WHAT THE EXERCISE ASKS >> Each line below must be reproduced exactly, though the pictures are to be dropped.

INFORMATION SUPPLIED >>

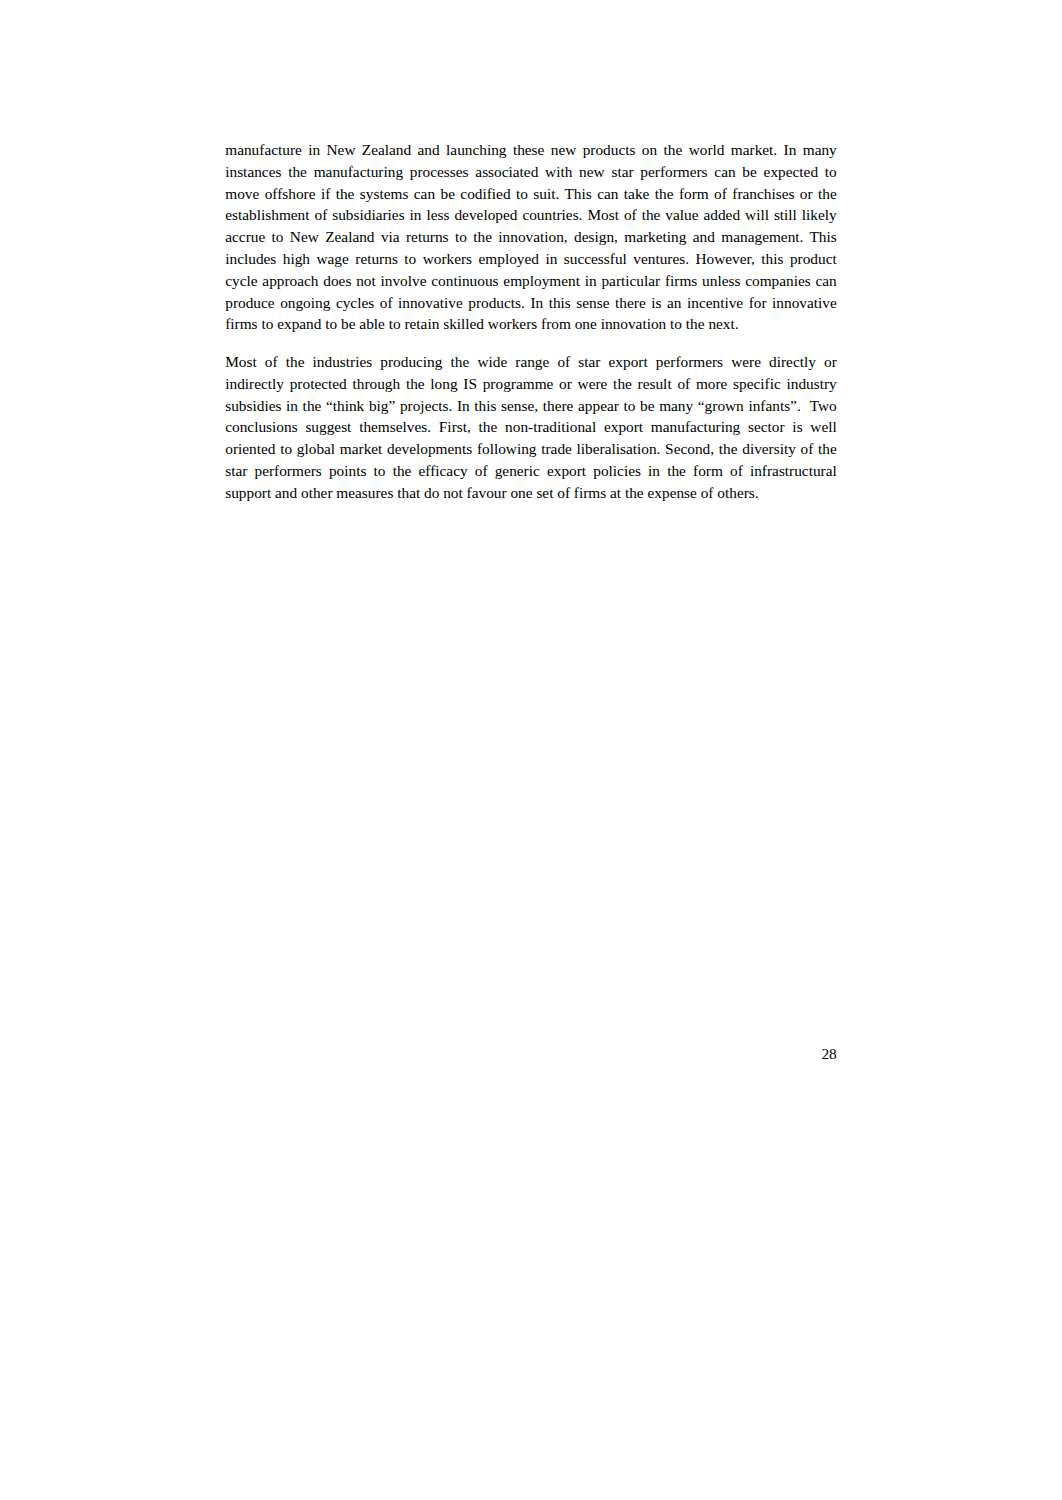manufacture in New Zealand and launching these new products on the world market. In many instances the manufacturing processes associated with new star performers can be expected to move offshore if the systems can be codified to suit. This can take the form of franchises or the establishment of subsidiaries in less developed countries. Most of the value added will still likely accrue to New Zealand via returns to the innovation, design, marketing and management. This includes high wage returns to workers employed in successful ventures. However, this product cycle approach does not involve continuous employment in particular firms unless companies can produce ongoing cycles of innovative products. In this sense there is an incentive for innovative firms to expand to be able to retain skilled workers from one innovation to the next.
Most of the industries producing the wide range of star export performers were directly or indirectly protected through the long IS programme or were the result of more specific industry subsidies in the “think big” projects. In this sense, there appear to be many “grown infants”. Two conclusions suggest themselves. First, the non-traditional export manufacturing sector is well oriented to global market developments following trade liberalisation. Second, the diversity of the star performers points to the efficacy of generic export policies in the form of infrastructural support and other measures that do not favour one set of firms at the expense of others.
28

TASK RESULT >>
manufacture in New Zealand and launching these new products on the world market. In many instances the manufacturing processes associated with new star performers can be expected to move offshore if the systems can be codified to suit. This can take the form of franchises or the establishment of subsidiaries in less developed countries. Most of the value added will still likely accrue to New Zealand via returns to the innovation, design, marketing and management. This includes high wage returns to workers employed in successful ventures. However, this product cycle approach does not involve continuous employment in particular firms unless companies can produce ongoing cycles of innovative products. In this sense there is an incentive for innovative firms to expand to be able to retain skilled workers from one innovation to the next.
Most of the industries producing the wide range of star export performers were directly or indirectly protected through the long IS programme or were the result of more specific industry subsidies in the “think big” projects. In this sense, there appear to be many “grown infants”. Two conclusions suggest themselves. First, the non-traditional export manufacturing sector is well oriented to global market developments following trade liberalisation. Second, the diversity of the star performers points to the efficacy of generic export policies in the form of infrastructural support and other measures that do not favour one set of firms at the expense of others.
28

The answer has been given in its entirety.